Reputation: 213
I have written a code that implements Trie data structure where it takes in a list of strings and the string's count.
lst = [['james',9],['chloe',20],['chlara',30]]
The strings are the names, and the integer value followed by it is the count. Once the trie is constructed, it prompts a user to enter a prefix,
userinput = ch
With that, the code will return the string chlara since it has a higher count compared to chloe which also has the prefix ch. I've managed to construct the Trie but I'm having difficulties with the search function.
class Node:
def __init__(self):
self.children = [None] * 26
self.end = False
self.frequency = 0
self.goindex = 0
self.index = 0
class Trie:
def __init__(self):
self.root = Node()
def ord_char(self,key):
ord_rep = ord(key) - ord('a')
return ord_rep
def add_word(self,lst):
word = lst[0] #word
freq = lst[1] #frequency of string
word_len = len(word)
current = self.root #start from root node
for i in range(word_len):
position = self.ord_char(word[i])
if current.children[position] is None:
current.children[position] = Node()
current = current.children[position]
if current.frequency > freq:
continue
else:
current.frequency = freq
current.index = position
current.end = True #end of string
def main():
trie = Trie()
for i in list2:
trie.add_word(i)
user = input("Enter a prefix: ")
print(trie.prefix_search(user))
if __name__ == "__main__":
main()
I'm being returned the incomplete string 'chla' and I'm pretty sure it's due to my search function being inefficient and not working properly.
updated
Issue I'm facing now is, if my prefix is 'aberr' I'm being returned 'aberration' instead of 'aberr'
Upvotes: 0
Views: 176
Reputation: 1121834
You are never traversing your trie properly. You have two nested for
loops, and so only traverse two more nodes (characters) from your prefix.

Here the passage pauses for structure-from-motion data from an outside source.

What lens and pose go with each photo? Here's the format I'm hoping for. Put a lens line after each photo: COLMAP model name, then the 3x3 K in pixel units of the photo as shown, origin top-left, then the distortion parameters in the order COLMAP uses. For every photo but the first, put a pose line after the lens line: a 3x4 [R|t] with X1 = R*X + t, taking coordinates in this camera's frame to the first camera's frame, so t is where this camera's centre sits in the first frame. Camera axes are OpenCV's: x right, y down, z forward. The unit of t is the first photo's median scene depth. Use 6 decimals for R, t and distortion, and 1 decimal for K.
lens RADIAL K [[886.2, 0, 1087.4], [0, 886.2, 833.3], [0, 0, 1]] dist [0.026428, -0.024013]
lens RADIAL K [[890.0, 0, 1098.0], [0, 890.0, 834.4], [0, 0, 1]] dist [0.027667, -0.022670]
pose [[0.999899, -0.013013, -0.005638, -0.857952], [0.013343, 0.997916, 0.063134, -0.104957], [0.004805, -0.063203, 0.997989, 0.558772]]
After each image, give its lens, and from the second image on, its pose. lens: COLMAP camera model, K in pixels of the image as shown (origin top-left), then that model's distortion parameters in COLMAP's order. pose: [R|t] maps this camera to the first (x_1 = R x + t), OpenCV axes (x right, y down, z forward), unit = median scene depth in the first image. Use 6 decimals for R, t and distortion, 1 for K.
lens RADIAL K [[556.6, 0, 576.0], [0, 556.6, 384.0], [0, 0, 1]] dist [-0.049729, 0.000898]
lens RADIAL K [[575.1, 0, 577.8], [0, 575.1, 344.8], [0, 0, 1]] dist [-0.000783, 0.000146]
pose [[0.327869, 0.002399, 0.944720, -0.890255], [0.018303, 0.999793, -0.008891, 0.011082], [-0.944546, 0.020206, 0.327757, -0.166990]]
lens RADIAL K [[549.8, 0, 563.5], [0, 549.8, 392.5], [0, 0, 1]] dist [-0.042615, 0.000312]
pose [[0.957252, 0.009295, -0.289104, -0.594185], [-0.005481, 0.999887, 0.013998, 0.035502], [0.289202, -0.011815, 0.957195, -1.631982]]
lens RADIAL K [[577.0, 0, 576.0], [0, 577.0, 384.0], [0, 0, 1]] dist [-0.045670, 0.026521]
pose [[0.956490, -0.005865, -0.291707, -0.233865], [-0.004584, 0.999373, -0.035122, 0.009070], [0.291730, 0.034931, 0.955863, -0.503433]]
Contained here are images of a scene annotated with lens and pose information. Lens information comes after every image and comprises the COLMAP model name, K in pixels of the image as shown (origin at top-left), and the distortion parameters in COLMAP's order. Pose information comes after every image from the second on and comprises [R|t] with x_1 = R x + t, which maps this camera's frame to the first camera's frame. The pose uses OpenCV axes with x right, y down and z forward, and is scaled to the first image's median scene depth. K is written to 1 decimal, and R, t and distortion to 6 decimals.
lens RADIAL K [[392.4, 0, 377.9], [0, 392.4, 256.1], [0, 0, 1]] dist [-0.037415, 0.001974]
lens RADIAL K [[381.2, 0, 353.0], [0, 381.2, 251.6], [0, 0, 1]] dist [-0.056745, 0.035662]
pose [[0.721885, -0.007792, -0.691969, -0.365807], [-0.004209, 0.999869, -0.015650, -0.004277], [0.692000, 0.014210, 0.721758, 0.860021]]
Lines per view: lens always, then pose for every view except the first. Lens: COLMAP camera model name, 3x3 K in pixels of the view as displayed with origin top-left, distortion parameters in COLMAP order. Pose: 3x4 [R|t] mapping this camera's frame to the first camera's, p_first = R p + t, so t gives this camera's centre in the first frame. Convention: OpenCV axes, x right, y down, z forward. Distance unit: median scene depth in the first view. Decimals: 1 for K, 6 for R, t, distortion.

I'm going to assume you want to return one result, even if there are multiple strings with matching suffix and matching count.
Use a while
loop, and keep following the highest count
value until you get to a node with no more children with a value that's equal to the count of the current node. Do verify that you end
is True for that node, as that would indicate a bug in your word-adding code:
def prefix_search(self, prefix):
# traverse the prefix
current = self.root
for c in prefix:
current = current.children[self.ord_char(c)]
if current is None:
return None # None is a much better return value than -1
while current is not None:
for child in current.children:
if child is None:
continue
if child.count == current.count:
# found first child with same score, continue from here
prefix += chr(child.index + 97)
current = child
break
else:
# no children with equal score, this is the longest match
assert current.end, "Data structure inconsistent"
return prefix
Demo:
>>> trie.prefix_search('ch')
'chlara'
>>> trie.prefix_search('j')
'james'
and some of those edge-cases:
>>> trie.add_word(('chlarissa', 9)) # longer word, lower count!
>>> trie.prefix_search('ch')
'chlara'
>>> trie.add_word(('janet', 6)) # same length and score as james, won't be found
>>> trie.prefix_search('j')
'james'
and if there was an error in the data structure; this deliberately sets a wrong count:
>>> trie.root.children[9].children[0].count = 7 # 'ja', 7, so higher, but not an end node
>>> trie.prefix_search('j')
Traceback (most recent call last):
File "<stdin>", line 1, in <module>
File "<string>", line 59, in prefix_search
AssertionError: Data structure inconsistent
Upvotes: 1